Activity: Your answer must be the data repeated exactly, with no pictures in it.

[Items from a data source]
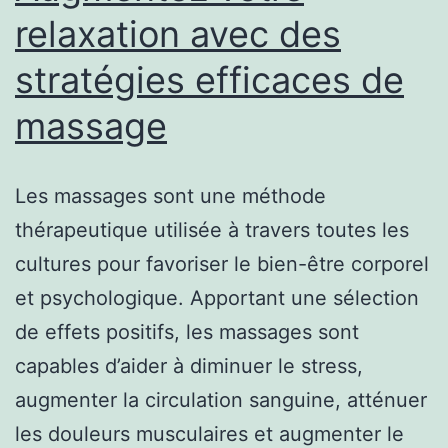
relaxation avec des
stratégies efficaces de
massage
Les massages sont une méthode
thérapeutique utilisée à travers toutes les
cultures pour favoriser le bien-être corporel
et psychologique. Apportant une sélection
de effets positifs, les massages sont
capables d’aider à diminuer le stress,
augmenter la circulation sanguine, atténuer
les douleurs musculaires et augmenter le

Result:
relaxation avec des
stratégies efficaces de
massage
Les massages sont une méthode
thérapeutique utilisée à travers toutes les
cultures pour favoriser le bien-être corporel
et psychologique. Apportant une sélection
de effets positifs, les massages sont
capables d’aider à diminuer le stress,
augmenter la circulation sanguine, atténuer
les douleurs musculaires et augmenter le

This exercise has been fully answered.